__Stated problem__
Starting with the line that reads "common name: Lawyer's wig" and going through the end of the records, turn each line into a row of a Markdown table with the columns Number and Text, skipping blank lines and leaving out the pictures.

__Dataset records__
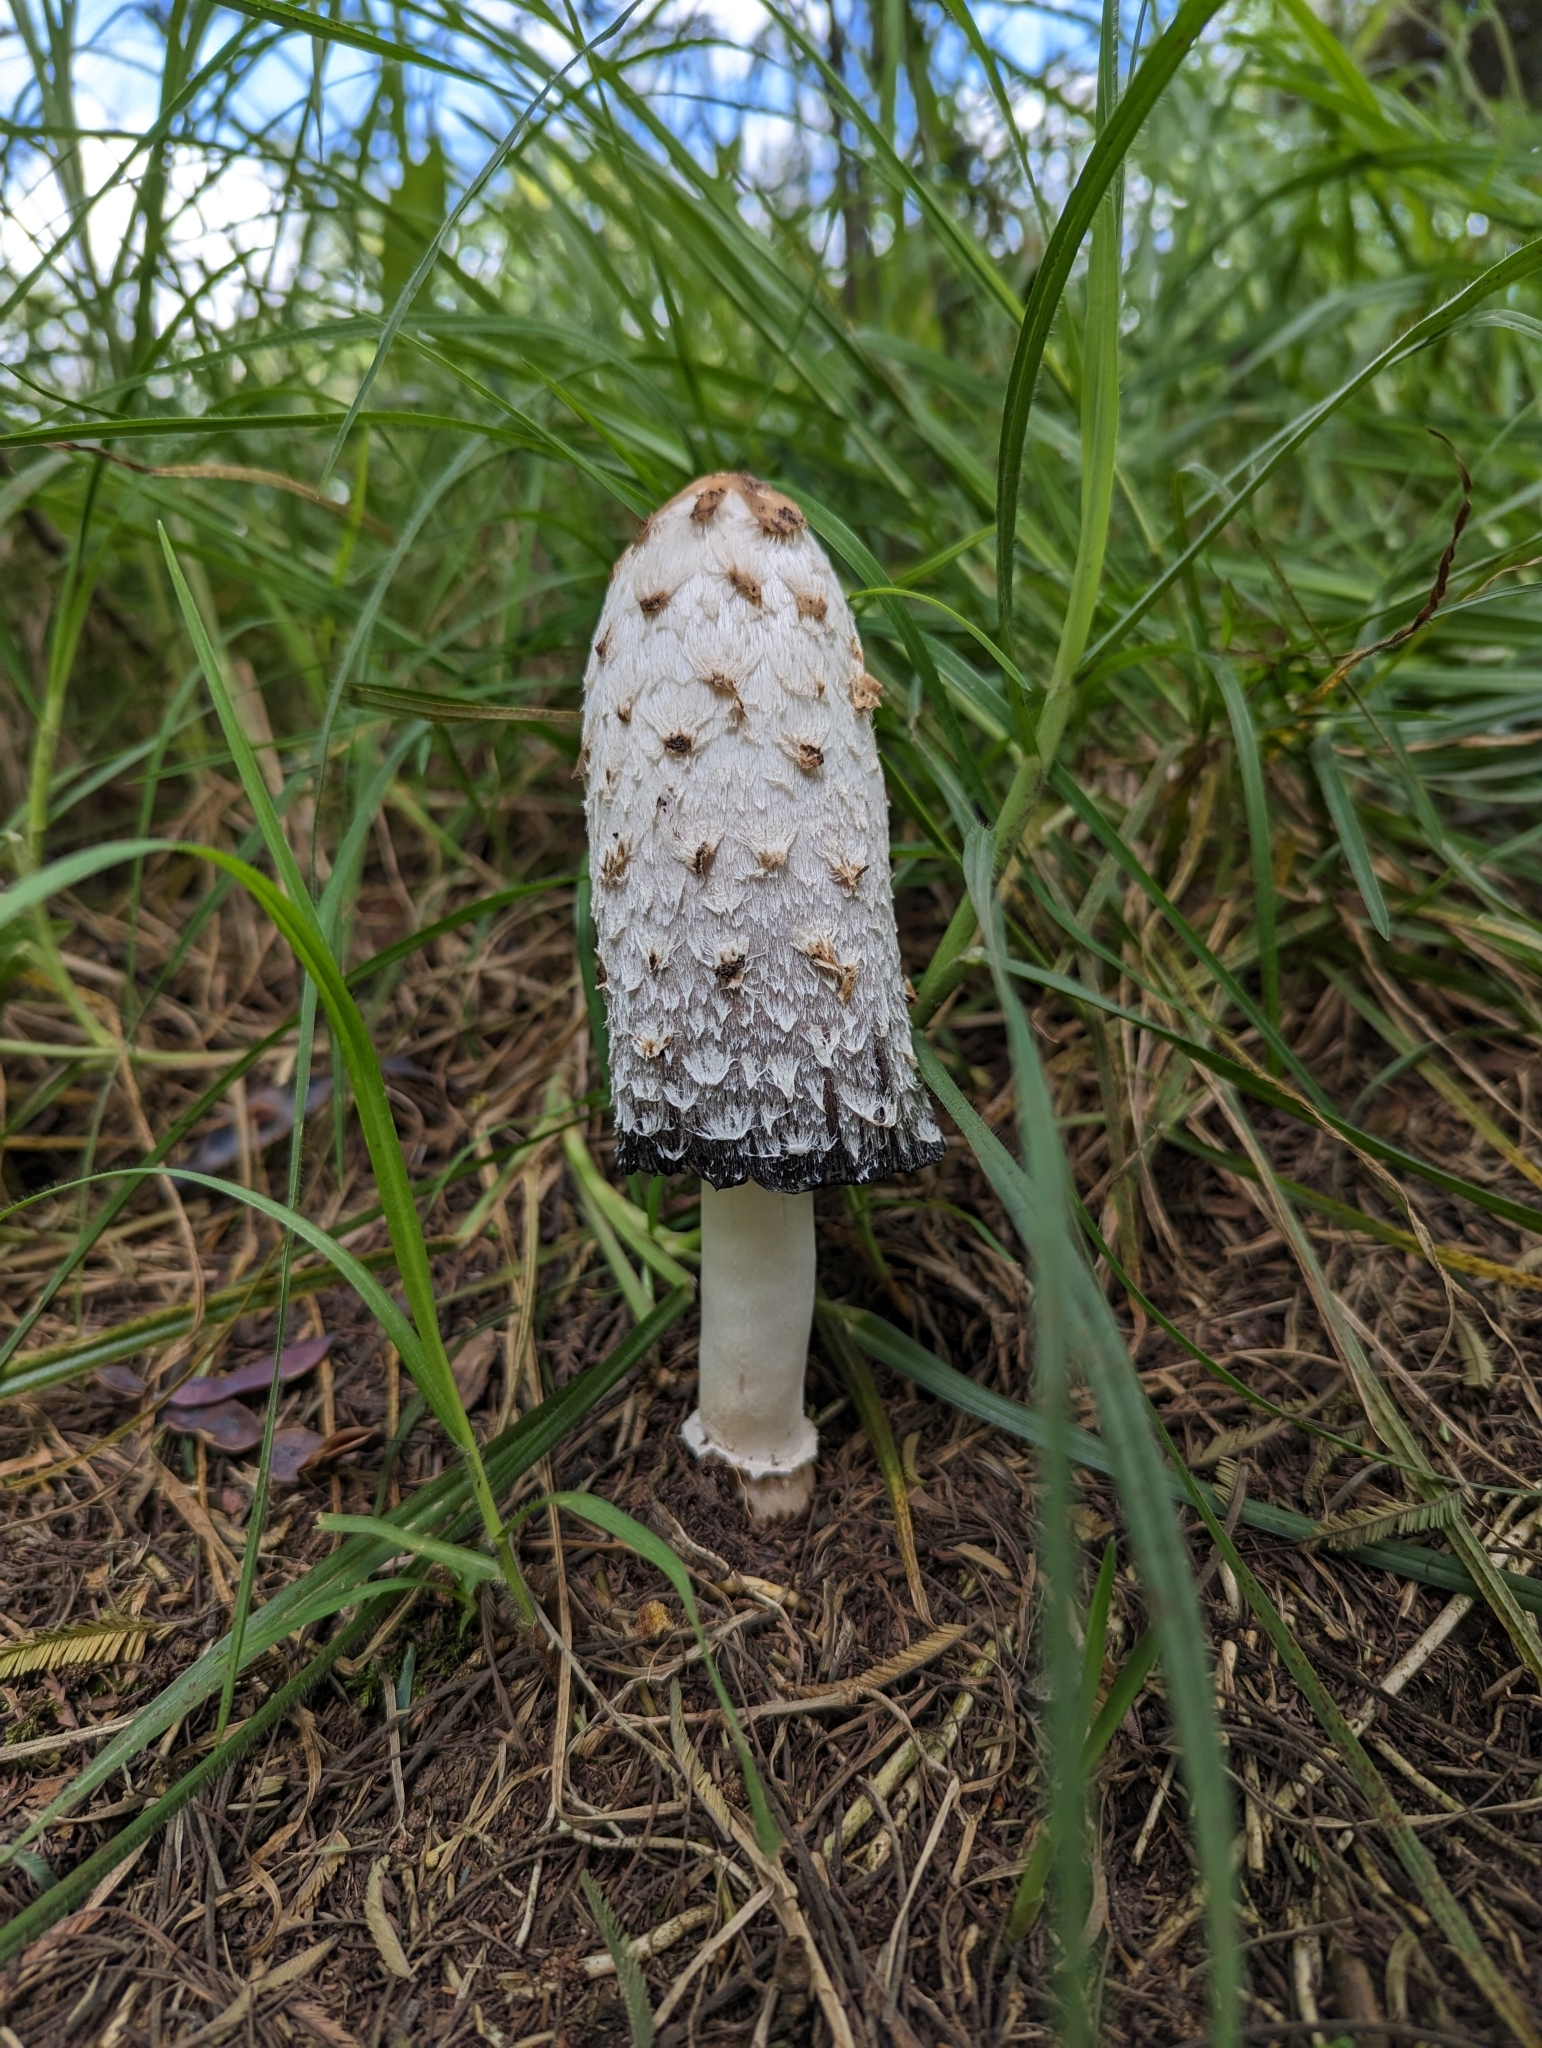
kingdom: Fungi
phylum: Basidiomycota
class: Agaricomycetes
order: Agaricales
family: Agaricaceae
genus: Coprinus
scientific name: Coprinus comatus
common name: Lawyer's wig
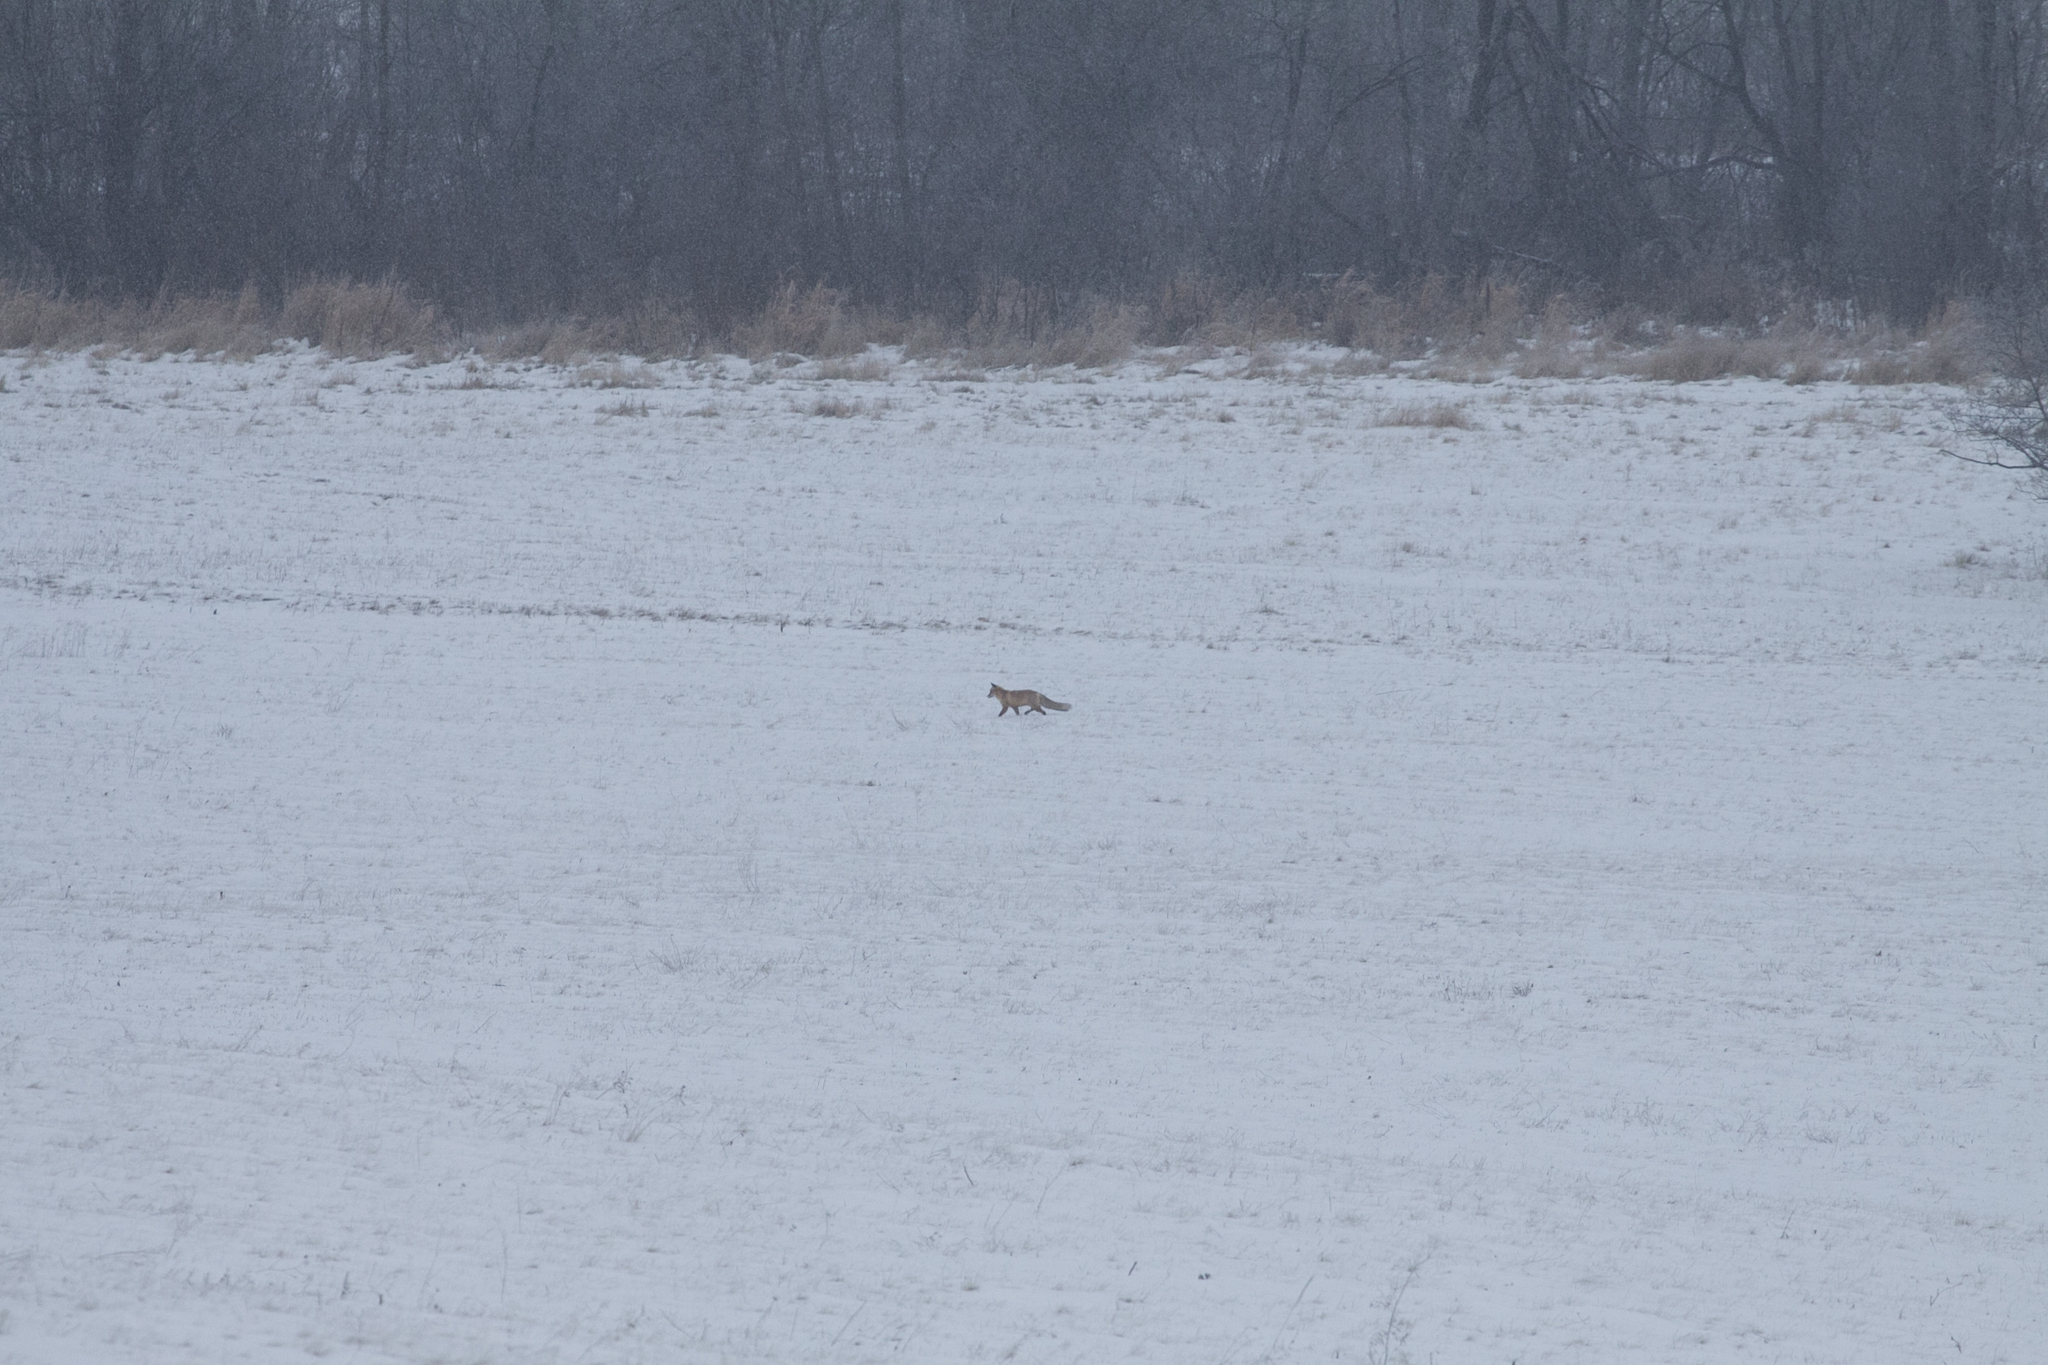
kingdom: Animalia
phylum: Chordata
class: Mammalia
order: Carnivora
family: Canidae
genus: Vulpes
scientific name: Vulpes vulpes
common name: Red fox
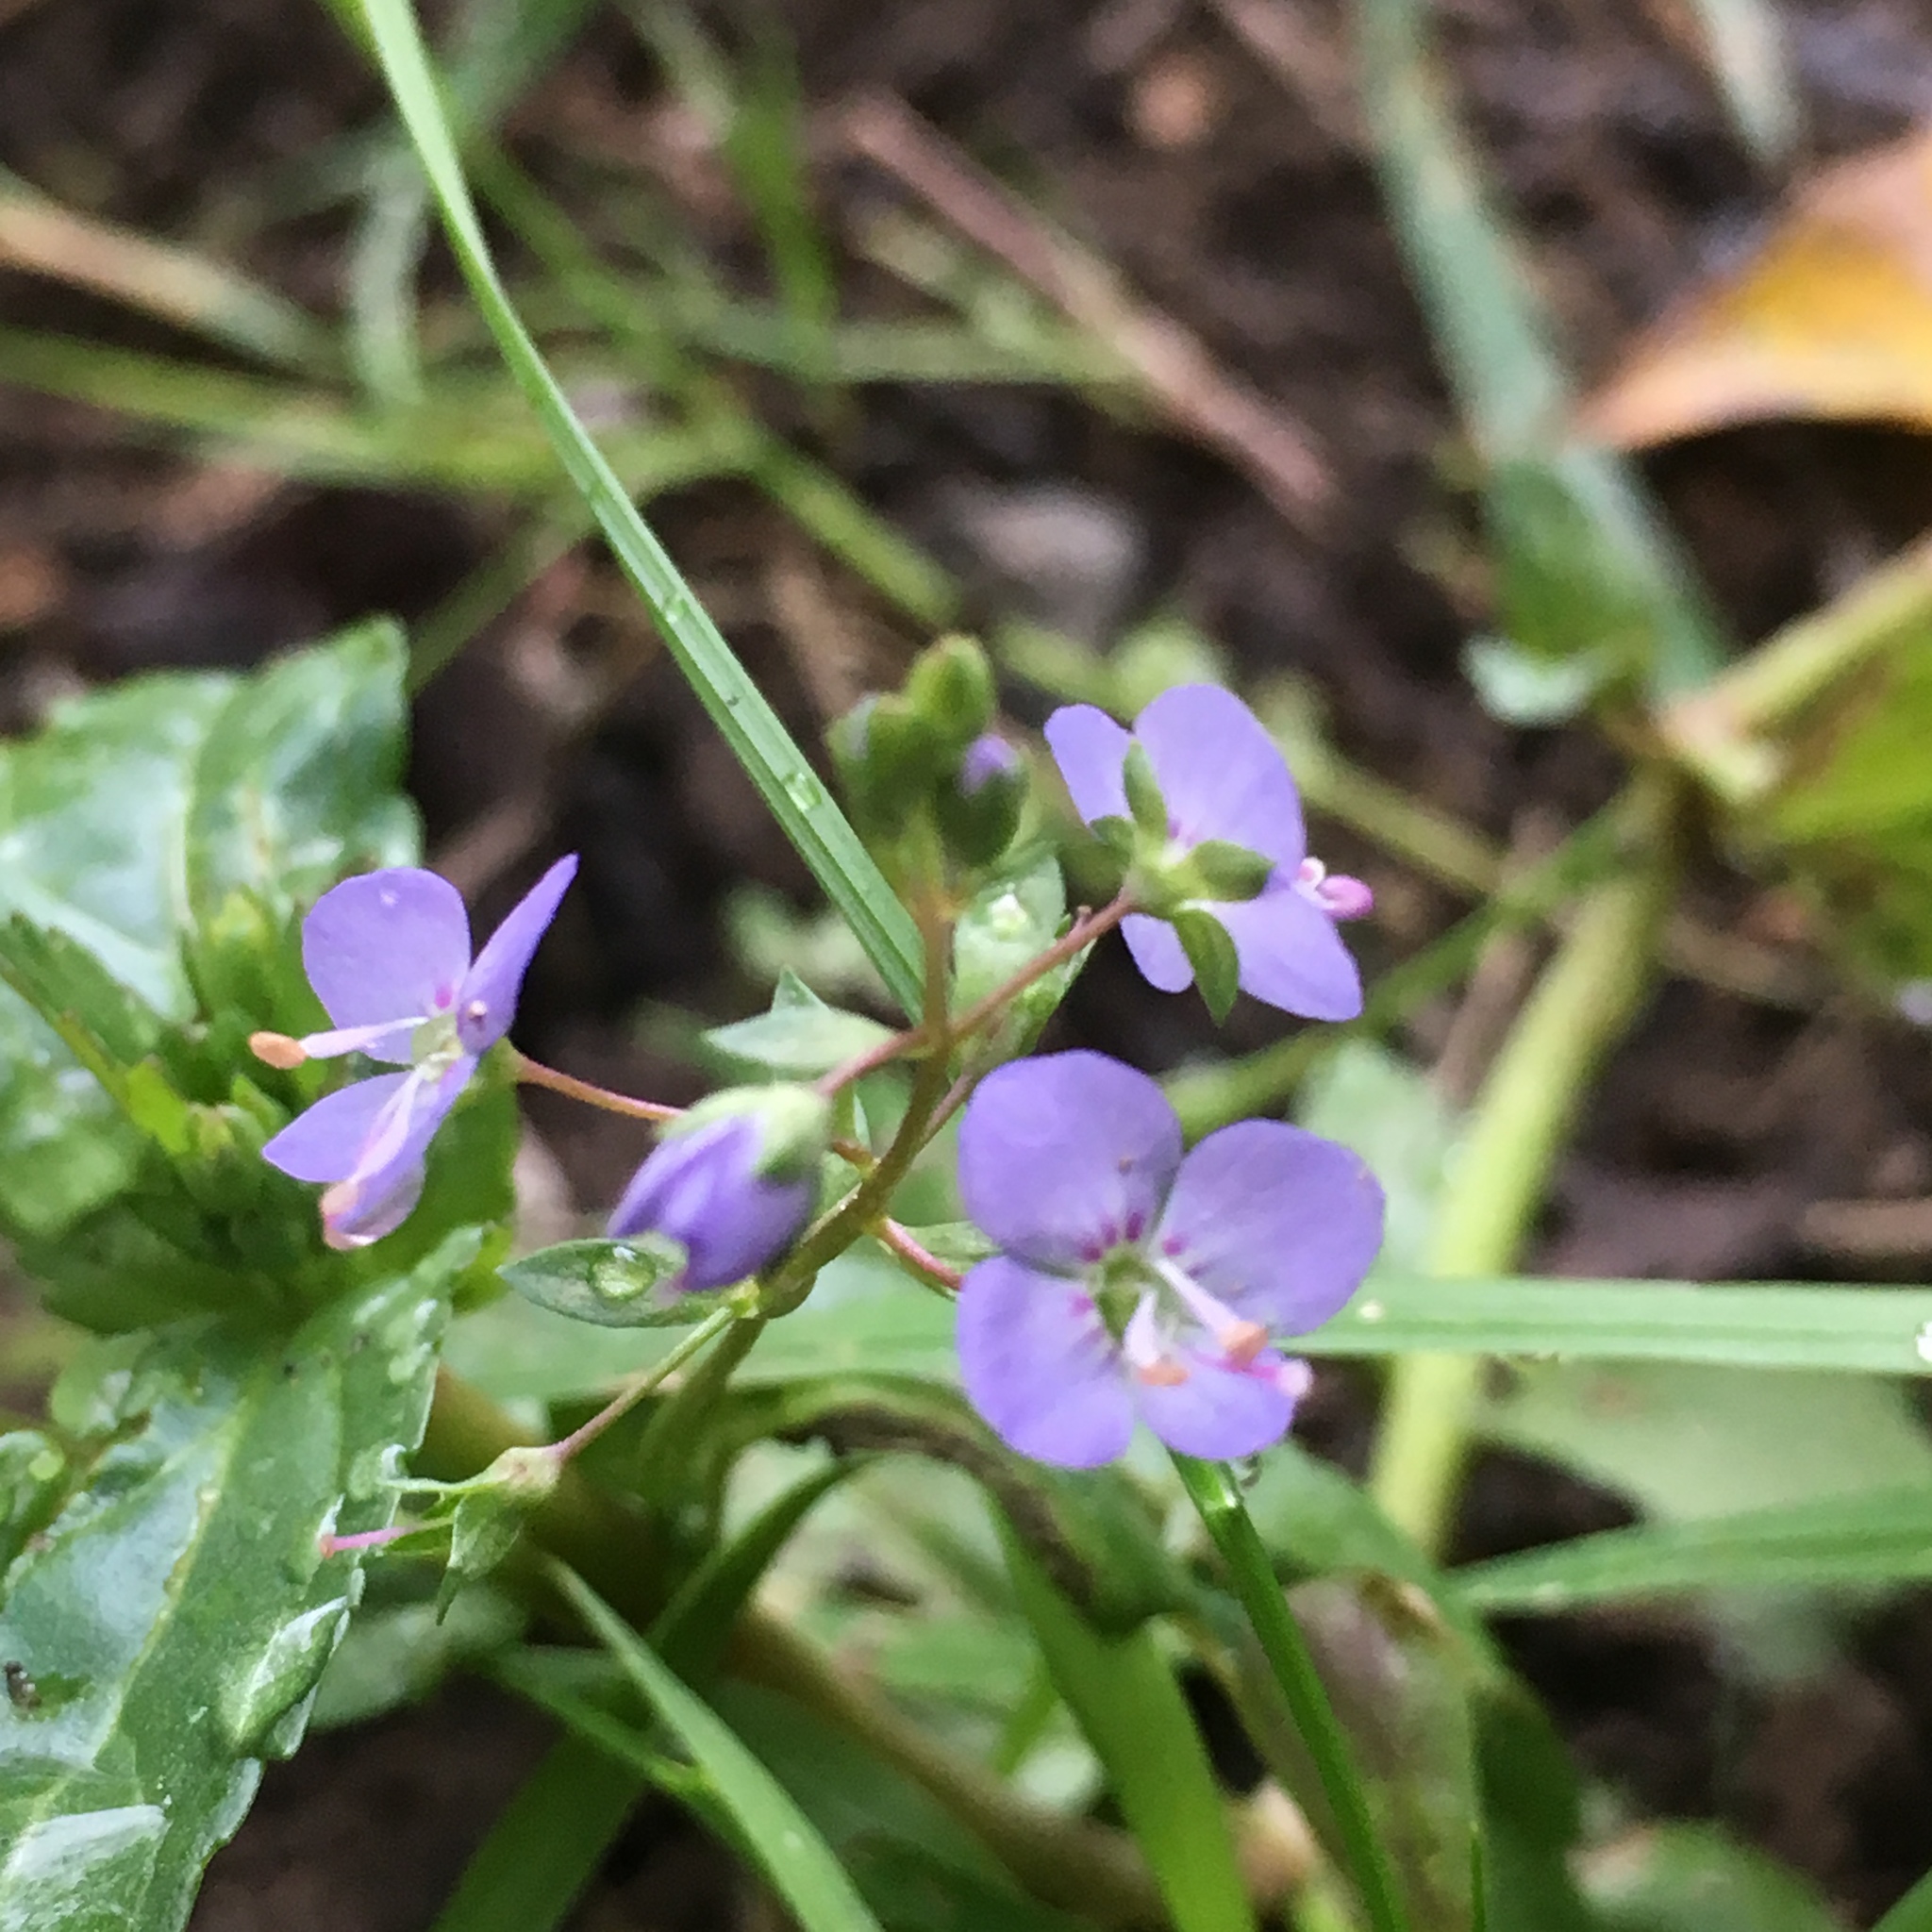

__The response__
| Number | Text |
|---|---|
| 1 | common name: Lawyer's wig |
| 2 | kingdom: Animalia |
| 3 | phylum: Chordata |
| 4 | class: Mammalia |
| 5 | order: Carnivora |
| 6 | family: Canidae |
| 7 | genus: Vulpes |
| 8 | scientific name: Vulpes vulpes |
| 9 | common name: Red fox |